Immigration : période de haute pression
Il y a des initiatives qui partent d'un bon sentiment -d'un sentiment de justice à accomplir ou à rétablir- qui dépassent
quelquefois ceux qui les lancent provoquant ainsi des situations embarrassantes pour ne pas dire ingérables. C'est peut-être
le cas avec le processus de régularisation des sans-papiers voulu par Nicolas Sarkozy. Le ministre de l'Intérieur vient en
effet de se faire taper sur les doigts par le chef du gouvernement parce que les choses traîneraient en longueur. «Il faut
apporter une réponse rapide, cela ne doit pas devenir le feuilleton de l'été», a fait remarquer le Premier ministre, lui qui a
déjà précisé qu'à son avis et pour l'instant aucun candidat à l'élection présidentielle n'avait fait de propositions à la hauteur
de la compétition. C'est donc en peu de temps la deuxième fois que Dominique de Villepin met la pression sur Nicolas
Sarkozy. Une attitude qui tendrait à prouver qu'il n'a pas dit son dernier mot et qu'il espère toujours que le vent tournera
dans les prochains mois.
Et il faut bien avouer que le Premier ministre a des raisons de s'inquiéter avec tout ce qui se passe depuis quelques jours
autour des sans-papiers. Il y a beaucoup de confusion.
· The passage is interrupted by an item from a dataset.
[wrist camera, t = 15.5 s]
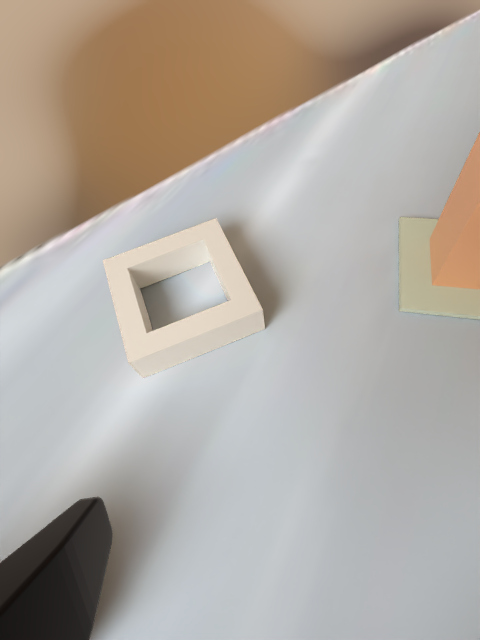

Après avoir annoncé une loi sur l'immigration (très ferme la loi) le
ministre de l'Intérieur a en effet choisi d'ouvrir une brèche dans son dispositif afin de prendre en compte les familles
d'enfants scolarisés en France, ce qui a donné un espoir a tous ceux qui sont dans cette situation. Résultat, hier, les files se
sont allongées devant les centres d'accueil des étrangers et, dans un entretien au quotidien Le Monde, Yannick Blanc, le
directeur général de la préfecture de police de Paris, a expliqué ou avoué que ce sont «des milliers de familles qui vont être
régularisées», ce qui -est-ce bien surprenant ?- a immédiatement fait réagir.
Jean-Marie le Pen a dit redouter la création d'une nouvelle filière d'immigration familiale. Il voit là une bonne occasion de
rappeler que la fermeté c'est lui et personne d'autre. Et il a formulé cela en expliquant qu'on savait déjà que le Kärcher du
ministre de l'Intérieur n'était qu'un brumisateur, et qu'aujourd'hui on apprenait que s'il voulait effectivement organiser des
charters de clandestins, c'était vers la France et non l'inverse. Ambiance. Ceux qui pensaient que la campagne présidentielle
ne se ferait pas sur les thèmes de la violence et de l'immigration se sont un peu trompés. D'ailleurs pour couper court à une
polémique qu'il sent monter, Nicolas Sarkozy a cru bon de contredire et même de remettre à sa place Yannick Blanc en
rappelant que tous ceux qui parlent de chiffres parlent de sujets qu'ils ne connaissent pas, ce qui est pour le moins
surprenant pour un directeur général de préfecture de police chargé du dossier.
En réalité, Nicolas Sarkozy veut du cas par cas. Or le cas par cas reviendrait à examiner entre 50 et 100 000 dossiers
suivant le Réseau Education sans Frontières. Une tâche difficile et presque insurmontable qui reviendrait à mettre en place
une vraie politique de régularisation sans le dire. Ou sans s'en rendre compte, ce qui est plus étonnant. Finalement la grande
leçon de tous cela, c'est qu'il ne faut jamais parler plus vite que notre ombre.